Arthor Documentation for Future Developer
Written by Jennifer Young on December 16, 2019. Last edited January 30, 2020
Install and Set Up on TomCat
Arthor currently runs on n-1-136, which runs CentOS Linux release 7.7.1908 (Core). You can check the version of CentOS with the following command
cat /etc/centos-release
Check your current version of Java with the following command:
java -version
On n-1-136 we are running openjdk version "1.8.0_222", OpenJDK Runtime Environment (build 1.8.0_222-b10), and OpenJDK 64-Bit Server VM (build 25.222-b10, mixed mode) If Java is not installed, install it using yum
See this wiki page for more detailed information about installing Tomcat on our cluster
http://wiki.docking.org/index.php/Tomcat_Installation
Open port for Arthor
In order for Arthor to be usable in the browser, the port you wish to run it on must be opened. https://www.thegeekdiary.com/how-to-open-a-ports-in-centos-rhel-7/
Step 1: Check Port Status
Check that the port is not open and that Apache is not showing that port.
netstat -na | grep <port number you are checking>
lsof -i -P |grep http
Step 2: Check Port Status in IP Tables
iptables-save | grep <port number you are checking>
I skipped Step 3 from the guide, because there was a lot of information in the /etc/services file and I didn't want to edit it and break something.
Step 4: Open Firewall Ports
I did not include the zone=public section because the stand-alone servers are usually used for private instances of Arthor and SmallWorld. Run as root.
firewall-cmd --add-port=<port number you are adding>/tcp --permanent
You need to reload the firewall after a change is made.
firewall-cmd --reload
Step 5: Check that port is working
To check that the port is active, run.
iptables -nL
You should see something along the lines of:
ACCEPT tcp -- 0.0.0.0/0 0.0.0.0/0 tcp dpt:<port number you're adding> ctstate NEW,UNTRACKED
How to run standalone Arthor instance
Step 1: Use or start a bash shell
You can check your default shell using
echo $SHELL
If your default shell is csh, use
bash
to start a new bash shell in the current terminal window. Note that echo $SHELL will show you your default shell regardless of the current shell.
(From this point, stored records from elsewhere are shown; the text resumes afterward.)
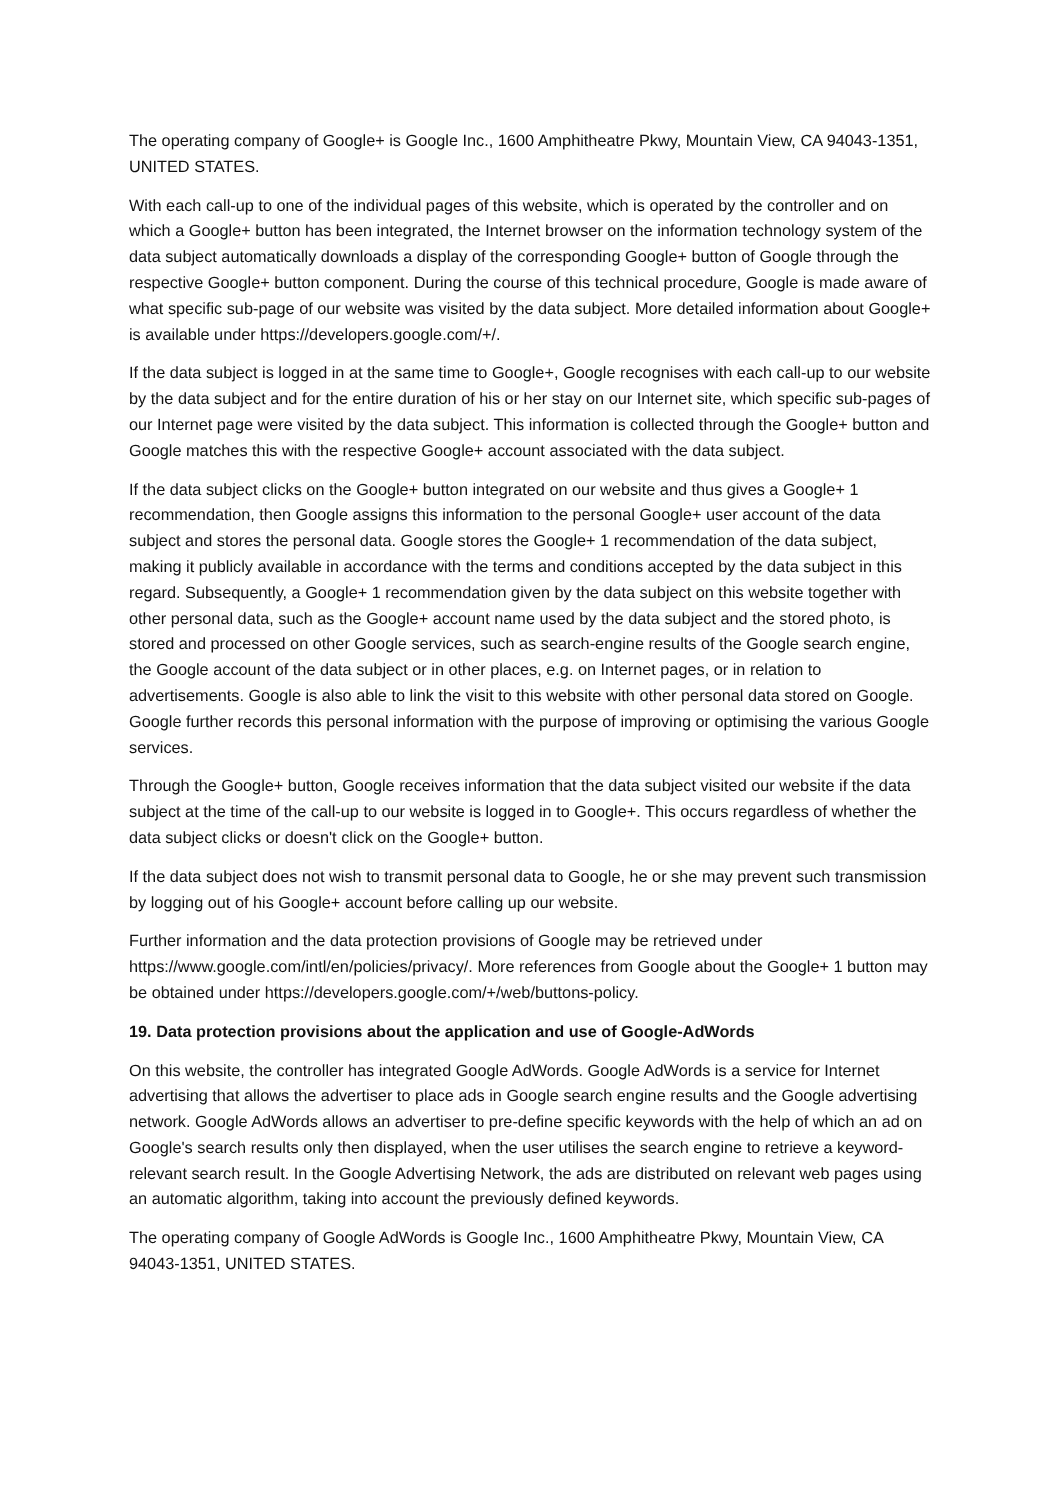The operating company of Google+ is Google Inc., 1600 Amphitheatre Pkwy, Mountain View, CA 94043-1351, UNITED STATES.
With each call-up to one of the individual pages of this website, which is operated by the controller and on which a Google+ button has been integrated, the Internet browser on the information technology system of the data subject automatically downloads a display of the corresponding Google+ button of Google through the respective Google+ button component. During the course of this technical procedure, Google is made aware of what specific sub-page of our website was visited by the data subject. More detailed information about Google+ is available under https://developers.google.com/+/.
If the data subject is logged in at the same time to Google+, Google recognises with each call-up to our website by the data subject and for the entire duration of his or her stay on our Internet site, which specific sub-pages of our Internet page were visited by the data subject. This information is collected through the Google+ button and Google matches this with the respective Google+ account associated with the data subject.
If the data subject clicks on the Google+ button integrated on our website and thus gives a Google+ 1 recommendation, then Google assigns this information to the personal Google+ user account of the data subject and stores the personal data. Google stores the Google+ 1 recommendation of the data subject, making it publicly available in accordance with the terms and conditions accepted by the data subject in this regard. Subsequently, a Google+ 1 recommendation given by the data subject on this website together with other personal data, such as the Google+ account name used by the data subject and the stored photo, is stored and processed on other Google services, such as search-engine results of the Google search engine, the Google account of the data subject or in other places, e.g. on Internet pages, or in relation to advertisements. Google is also able to link the visit to this website with other personal data stored on Google. Google further records this personal information with the purpose of improving or optimising the various Google services.
Through the Google+ button, Google receives information that the data subject visited our website if the data subject at the time of the call-up to our website is logged in to Google+. This occurs regardless of whether the data subject clicks or doesn't click on the Google+ button.
If the data subject does not wish to transmit personal data to Google, he or she may prevent such transmission by logging out of his Google+ account before calling up our website.
Further information and the data protection provisions of Google may be retrieved under https://www.google.com/intl/en/policies/privacy/. More references from Google about the Google+ 1 button may be obtained under https://developers.google.com/+/web/buttons-policy.
19. Data protection provisions about the application and use of Google-AdWords
On this website, the controller has integrated Google AdWords. Google AdWords is a service for Internet advertising that allows the advertiser to place ads in Google search engine results and the Google advertising network. Google AdWords allows an advertiser to pre-define specific keywords with the help of which an ad on Google's search results only then displayed, when the user utilises the search engine to retrieve a keyword-relevant search result. In the Google Advertising Network, the ads are distributed on relevant web pages using an automatic algorithm, taking into account the previously defined keywords.
The operating company of Google AdWords is Google Inc., 1600 Amphitheatre Pkwy, Mountain View, CA 94043-1351, UNITED STATES.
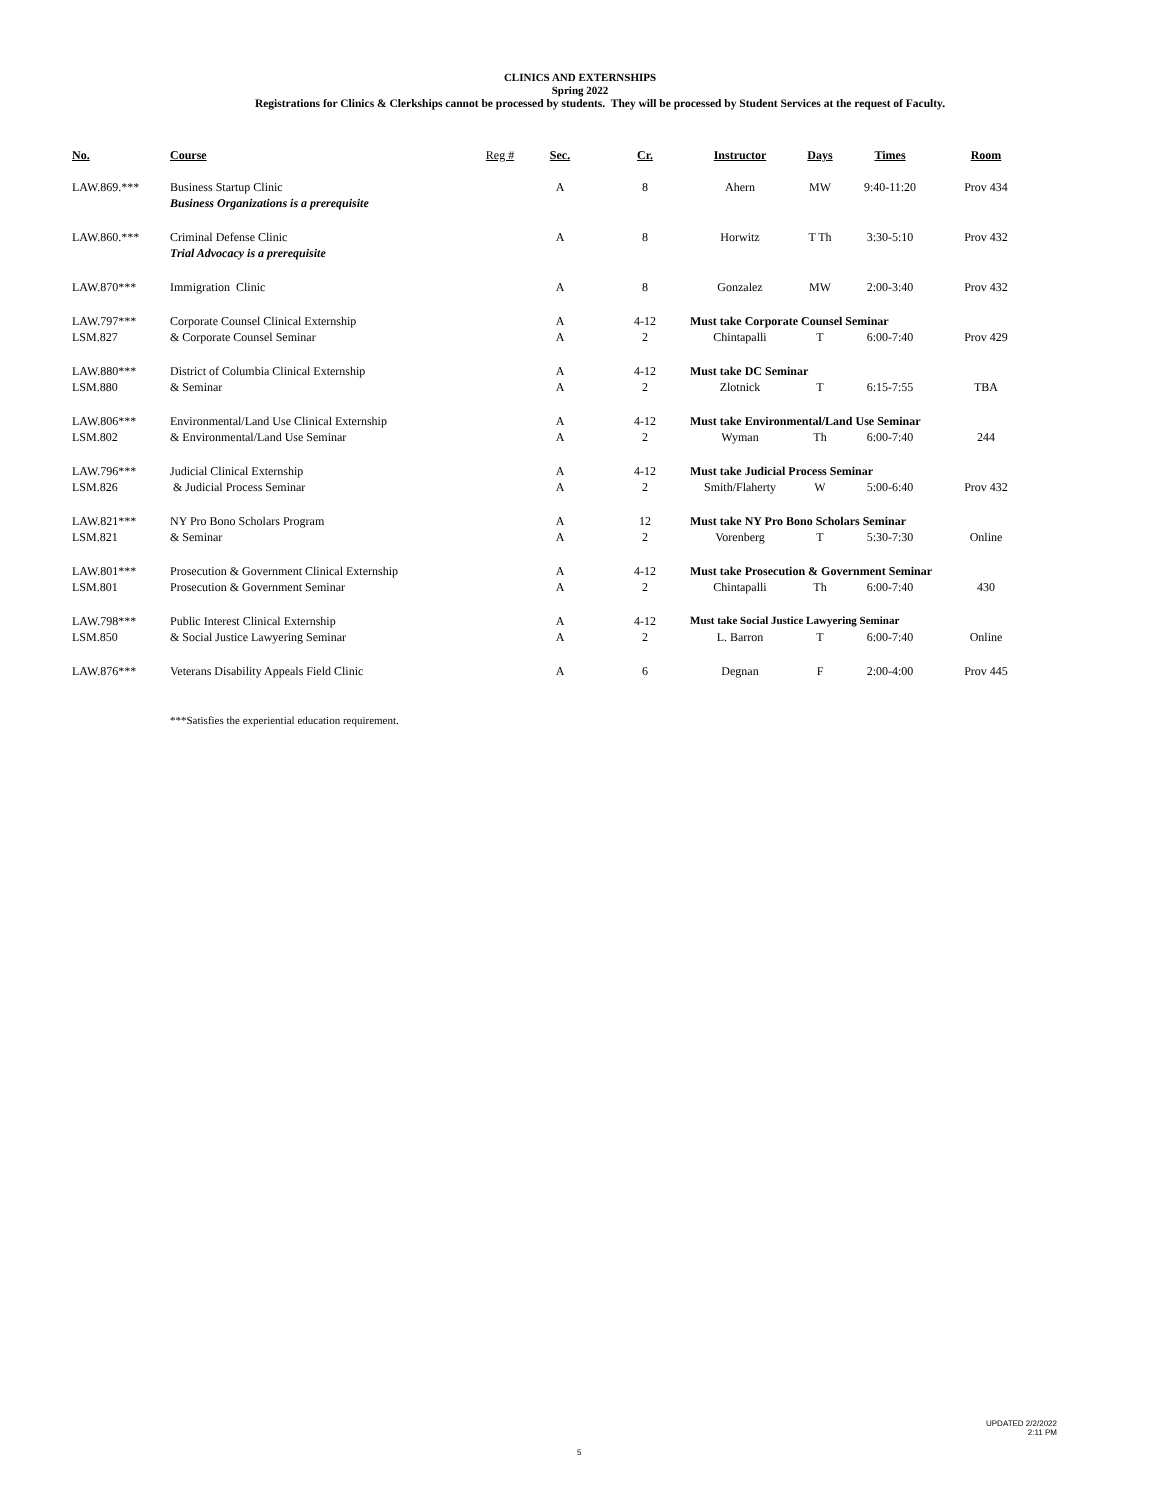CLINICS AND EXTERNSHIPS
Spring 2022
Registrations for Clinics & Clerkships cannot be processed by students. They will be processed by Student Services at the request of Faculty.
| No. | Course | Reg # | Sec. | Cr. | Instructor | Days | Times | Room |
| --- | --- | --- | --- | --- | --- | --- | --- | --- |
| LAW.869.*** | Business Startup Clinic | | A | 8 | Ahern | MW | 9:40-11:20 | Prov 434 |
| | Business Organizations is a prerequisite | | | | | | | |
| LAW.860.*** | Criminal Defense Clinic | | A | 8 | Horwitz | T Th | 3:30-5:10 | Prov 432 |
| | Trial Advocacy is a prerequisite | | | | | | | |
| LAW.870*** | Immigration Clinic | | A | 8 | Gonzalez | MW | 2:00-3:40 | Prov 432 |
| LAW.797*** | Corporate Counsel Clinical Externship | | A | 4-12 | Must take Corporate Counsel Seminar | | | |
| LSM.827 | & Corporate Counsel Seminar | | A | 2 | Chintapalli | T | 6:00-7:40 | Prov 429 |
| LAW.880*** | District of Columbia Clinical Externship | | A | 4-12 | Must take DC Seminar | | | |
| LSM.880 | & Seminar | | A | 2 | Zlotnick | T | 6:15-7:55 | TBA |
| LAW.806*** | Environmental/Land Use Clinical Externship | | A | 4-12 | Must take Environmental/Land Use Seminar | | | |
| LSM.802 | & Environmental/Land Use Seminar | | A | 2 | Wyman | Th | 6:00-7:40 | 244 |
| LAW.796*** | Judicial Clinical Externship | | A | 4-12 | Must take Judicial Process Seminar | | | |
| LSM.826 | & Judicial Process Seminar | | A | 2 | Smith/Flaherty | W | 5:00-6:40 | Prov 432 |
| LAW.821*** | NY Pro Bono Scholars Program | | A | 12 | Must take NY Pro Bono Scholars Seminar | | | |
| LSM.821 | & Seminar | | A | 2 | Vorenberg | T | 5:30-7:30 | Online |
| LAW.801*** | Prosecution & Government Clinical Externship | | A | 4-12 | Must take Prosecution & Government Seminar | | | |
| LSM.801 | Prosecution & Government Seminar | | A | 2 | Chintapalli | Th | 6:00-7:40 | 430 |
| LAW.798*** | Public Interest Clinical Externship | | A | 4-12 | Must take Social Justice Lawyering Seminar | | | |
| LSM.850 | & Social Justice Lawyering Seminar | | A | 2 | L. Barron | T | 6:00-7:40 | Online |
| LAW.876*** | Veterans Disability Appeals Field Clinic | | A | 6 | Degnan | F | 2:00-4:00 | Prov 445 |
***Satisfies the experiential education requirement.
UPDATED 2/2/2022
2:11 PM
5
Step 2: Set your environment variables
export ARTHOR_DIR=/opt/nextmove/arthor/arthor-3.0-rt-beta-linux export PATH=$ARTHOR_DIR/bin/:$PATH
Make sure the ARTHOR_DIR variable is set to the directory for the latest version of Arthor or whichever version you would like to test. The PATH environment variable is needed if you wish to use the Arthor tools from the command line
Step 3: Run the arthor-server.jar
java -jar /opt/nextmove/arthor/arthor-3.0-rt-beta-linux/java/arthor-server.jar --httpPort <your httpPort>
Setting environment variables for TomCat Server
Set the environment variables in the setenv.sh file. Note: Be sure to edit the file in the directory corresponding to the latest version of TomCat. As of December 2019, we are running 9.0.27 on n-1-136.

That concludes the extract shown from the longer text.